Cllr Caliskan claimed the golf course had been losing money, and it was “not responsible for taxpayers’ money to be used to subsidise something when we have other critical services”.

Fellow Labour councillor Bektas Ozer sparked laughter and shouts from the public gallery when he said the issue was “nothing to do with the Green Belt” and was “all to do with the bourgeoisie being taken away from the hobbies that they have”. He added: “It does not make sense to have a Green Belt made up of golf courses. The Green Belt should be biodiverse.”

Tory councillor Joanne Laban hit back at the comments, saying Labour wanted “the Premier League, the elite football academy at Whitewebbs, and it is the Conservatives who want that park to have 100% public access.” She added: “To tell people you are entering a lease at Christmas and ask people their views is incompetent at best, underhand at worst.”

Several Labour councillors talked up the potential financial benefits of the plans, despite claims from the Conservatives that the £2million total value of the lease represented a bad deal for the borough.

Nia Stevens, Labour member for Highfield, said that the council would use income from the lease to invest £100,000 a year into grassroots sport for young people, which was “quite clearly much better value for Enfield residents” than the “loss-making” course.

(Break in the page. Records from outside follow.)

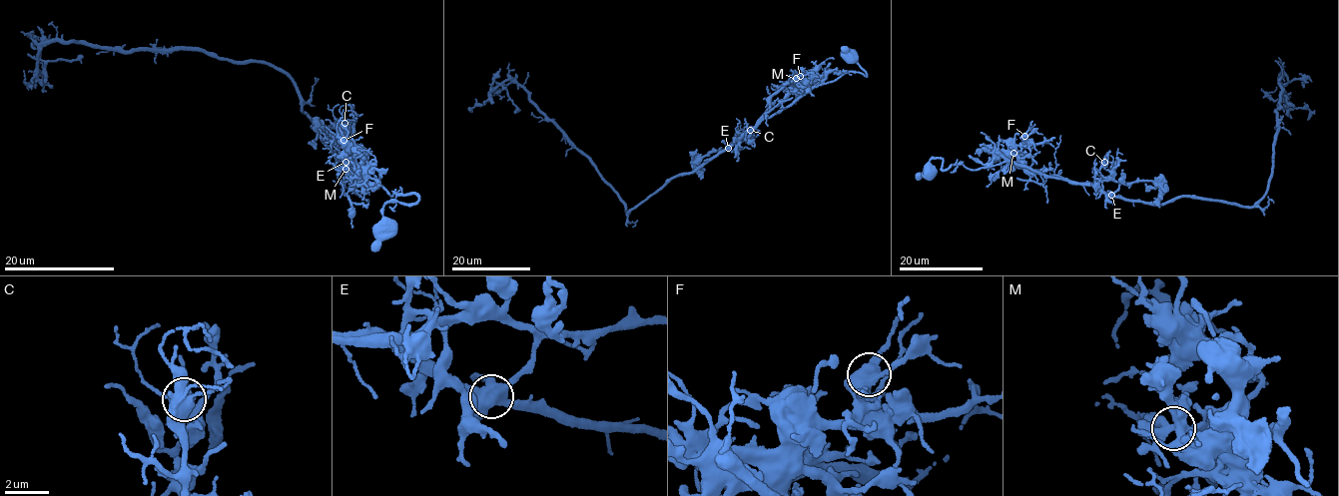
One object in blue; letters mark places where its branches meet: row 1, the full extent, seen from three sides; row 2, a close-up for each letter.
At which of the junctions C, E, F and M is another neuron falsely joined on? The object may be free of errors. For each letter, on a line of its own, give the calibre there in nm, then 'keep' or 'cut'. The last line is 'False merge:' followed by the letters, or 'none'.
C: calibre 480 nm; keep
E: calibre 550 nm; cut
F: calibre 550 nm; keep
M: calibre 380 nm; keep
False merge: E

She added: “As a special bonus, Enfield gets to play a proud role in supporting the development of women’s elite football in North London.”

Labour’s Rick Jewell claimed that in 2007 the then-Conservative council administration planned to redevelop the north end of the park but abandoned it because “they did not get the financial interest they wanted”. He added: “Be under no illusion – if that money had been right, we would have houses up there.”

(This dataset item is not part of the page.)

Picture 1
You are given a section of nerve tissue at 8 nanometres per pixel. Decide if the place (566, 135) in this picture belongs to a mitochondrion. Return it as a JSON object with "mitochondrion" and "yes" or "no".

But Conservatives continued to attack the council’s plans and call for a re-think. Andrew Thorp, who reprersents Ridgeway, said THFC had “zero experience” in managing parks and woodlands which he said made up a “large portion” of the plan. He called for the future of the park to be “left to the people that love it most – the residents in the public gallery here”.

Tory leader Alessandro Georgiou insisted the council had backtracked on its promise over the lease and used the Christmas period to proceed with a “sham consultation”. He added: “If you do not accept the [opposition] recommendations, you will have proven you hate our green environment, you detest the residents and sell out to big businesses who took you for a ride.”

In her final response to the opposition recommendations, Cllr Caliskan repeated that the council had not broken its promise over the lease, said Whitewebbs would “still be publicly accessible” and argued the Tories had failed to come up with an alternative plan for the park.

When the council leader’s response was put to a vote, all of the Conservatives voted against. All of the Labour members voted in favour apart from the deputy mayor, who was chairing the meeting and abstained.